July 13, 2023

Best Practices for Building an Airflow Service (Part 1)

Viraj Parekh Co-Founder, VP of Sales Engineering Astronomer

Apache Airflow® has been the standard for OSS data engineering for a while. Starting in 2014, 9 years of Airflow has seen over 30K stars, 2.5K contributors, etc. etc. Airflow’s longevity, and the explosion of responsibilities data teams have accumulated over that same period of time has caused Airflow’s footprint within an org to grow. Companies like Lyft, Coinbase, AirBnB, BMG, Ayden, and so many others have built it into the core of their business. The need to deliver data on time, every time, across multiple systems naturally spans across business units, and as a result many companies that started running Airflow for a handful of specific use cases have grown into needing to provide Airflow as a service across multiple teams. This coincided with the growth of data teams and the tools they’d use to be productive.

Often times, this has resulted in:

Teams running a monolithic Airflow environment
Teams running multiple Airflows, across business units.

From what I’ve seen, the second approach is much more scalable than the first. So, if you’re thinking about the right architecture for Airflow for several teams, or you’ve found yourself in an org where there’s “Airflow sprawl,” here’s some things to consider when architecting your “Airflow as a service.”

Location Still Matters

“Here is my source code, run it on the cloud for me. I don’t care how” – Onsi Fakhouri.

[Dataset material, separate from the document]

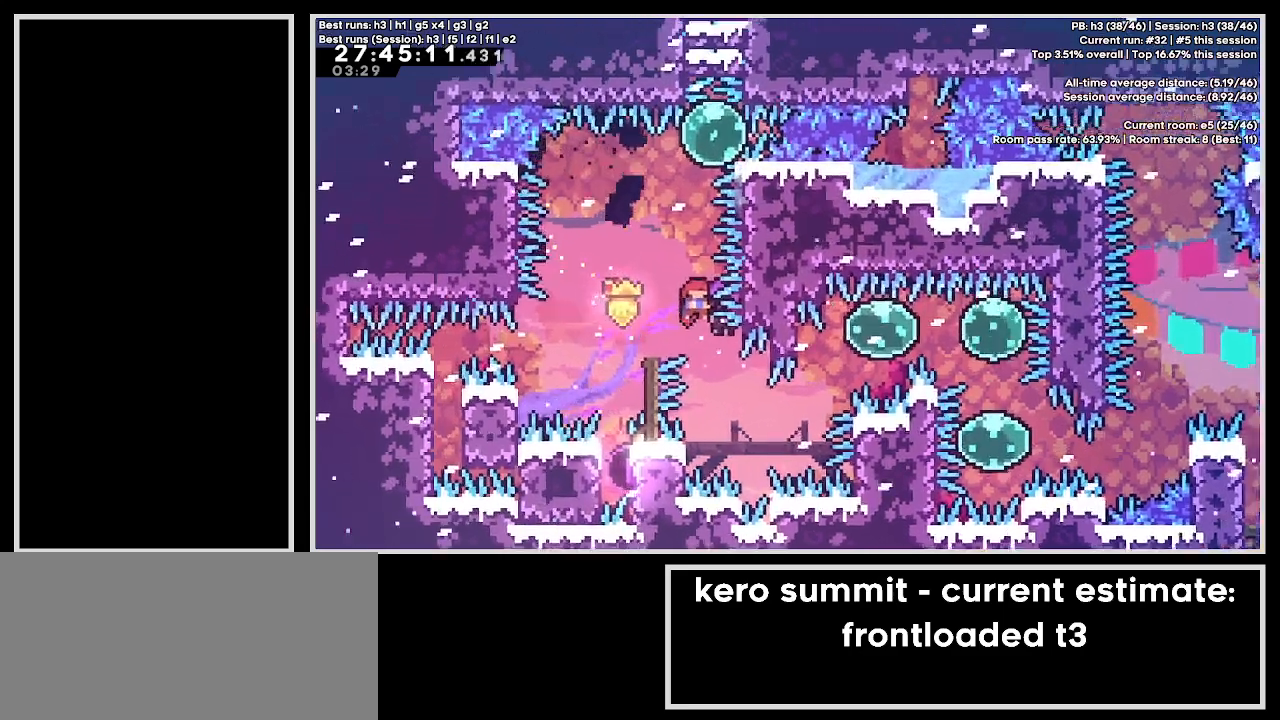
{"keys": [], "events": []}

As great as it would be if this were the case, it’s only a reality for a narrow set of use cases. The “where” of running code matters, and often determines how it is written. Even though it’s been said “it’s best to use Airflow as just an orchestrator, and not do any computation directly in the Airflow worker,” that’s just not the way a lot of users want to think, as evidenced by the adoption of the Taskflow API. Moreover, it doesn’t always make sense with a given workload.

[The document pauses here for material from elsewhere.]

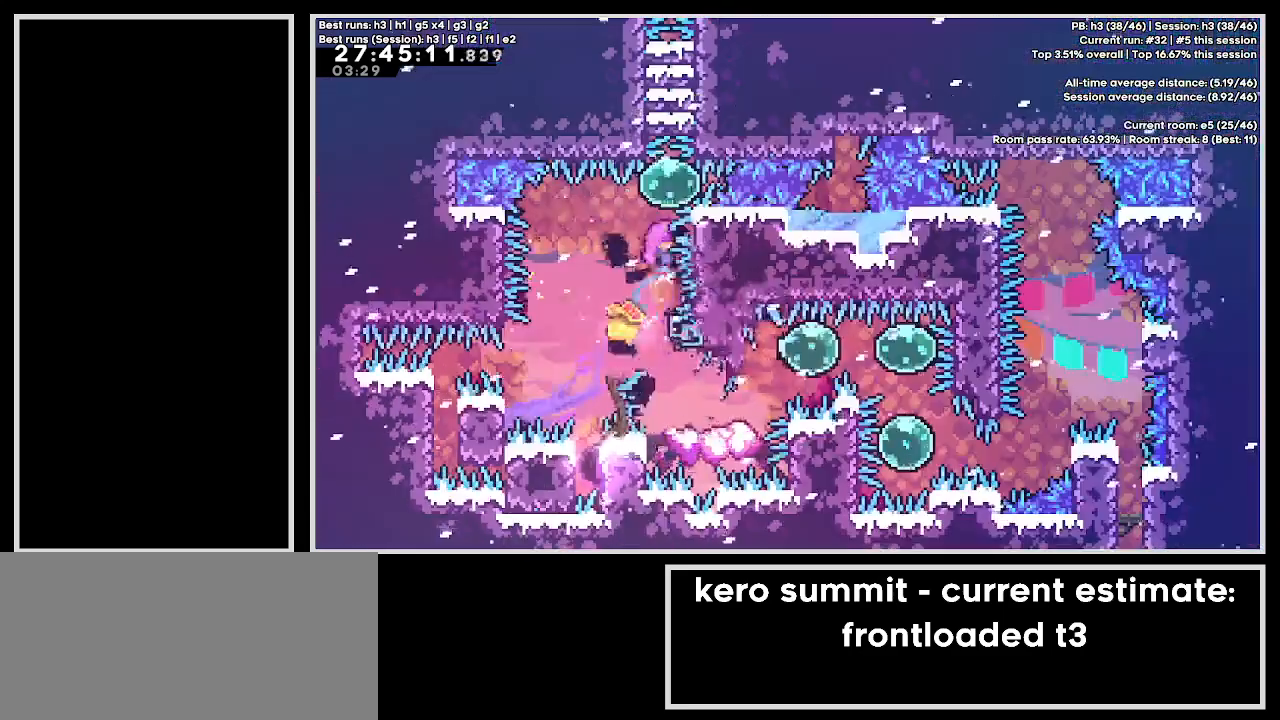
{"keys": [], "events": [[250, "demo", "down"], [450, "demo", "up"]]}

For orgs that need to support multiple teams using Airflow, there are often use cases that have very different compute needs between teams:

Team A may be charged with processing large files from an on-prem source into the cloud
Team B might only use dbt and Snowflake to model data for business critical dashboards
Team C might be training models before serving them for real time consumption
Team D might be doing experimentation that pulls data from different sources before any regular model training or serving

There are a lot of nuances around how workloads for each of these use cases will behave. For example:

Team A above might have to deal with drivers for HDFS/Spark given they’re processing data on prem. Balancing these requirements with whatever OS level dependencies are also needed across multiple teams is not a fun use of time
Team D will need nodes that have GPU support to run their experiments.
These nodes would be overkill for Team B. There’s always the option of spinning up containers for every task, and assigning them to specific node groups, but the extra spin up time means Team B might not find it worth it to spin up a whole container to run a simple query.

Service providers have to think about all this, and more, such as passing (and cleaning up) data between tasks, balancing python packages to name a few things. This will lead into decisions around ephemeral storage, persistent volumes, and other infrastructure level abstractions data practitioners generally are not knowledgeable on.

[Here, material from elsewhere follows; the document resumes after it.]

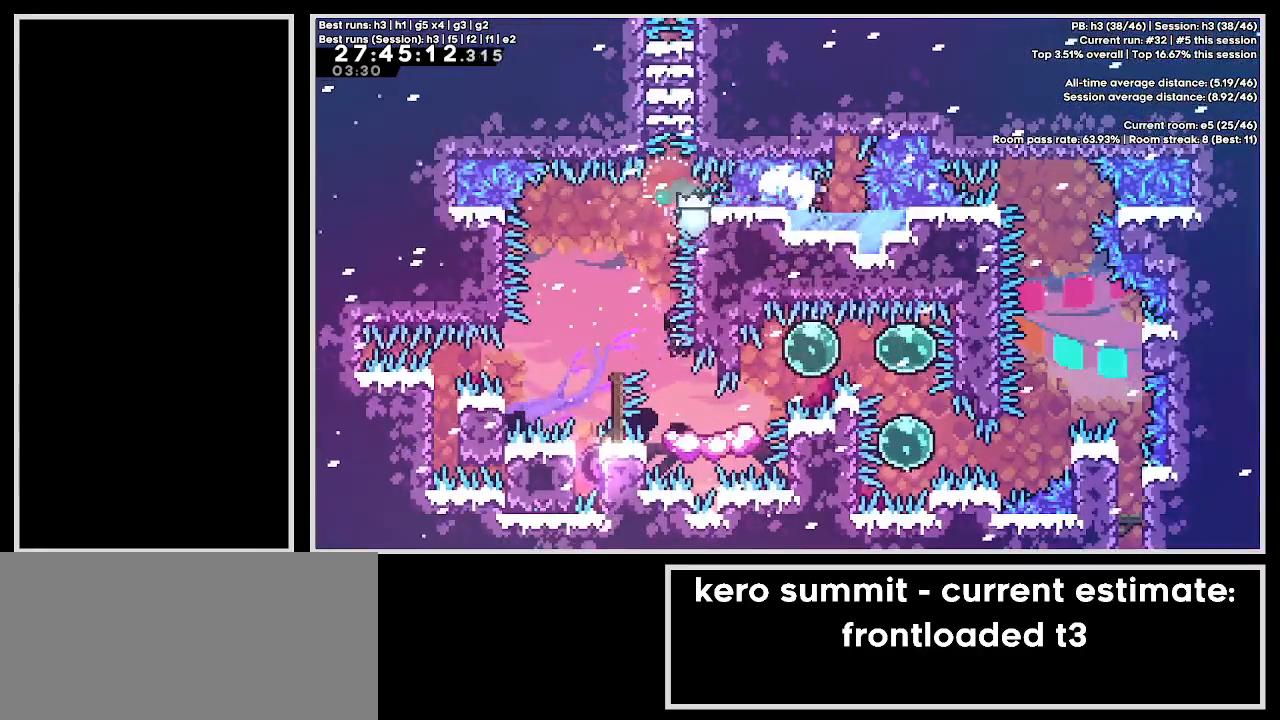
{"keys": ["up"], "events": [[350, "up", "down"]]}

Airflow’s longevity has resulted in interfaces for all of these, ones that are often expressed implicitly and explicitly in the DAG code:

You can pass executor_configs in the Kubernetes Executor for full KubeAPI access
Users using the Celery executor will often make assumptions about where files land on workers and how much disc space is available
DAGs will be written assuming a scalable XCOM backend in a particular service to handle that intermediary data

This is both implicit and explicit because although some of this exists in the ways the DAGs themselves are written, most of it is through interfaces that are already available in Airflow:

Airflow executors: certain executors are a better fit for some use cases vs others
Providers: Community hardened interfaces to tools like Snowflake, Sagemaker, etc.
Kubernetes Interfaces: Both with the KubernetesExecutor and the KubernetesPodOperator
Python Virtual Envs: A more lightweight option for not being slowed down by python dependency issues

“Airflow as a service” providers should focus on giving users access and control around these things in a way that best fits their use case. There’s no one size fits all use case, but

Consider Horizontal and Vertical Scale

Scaling an Airflow service usually involves two axes; horizontal scale in terms of number teams and use cases supported, and vertical scale, in terms of number of DAGs, workers, and Airflow components.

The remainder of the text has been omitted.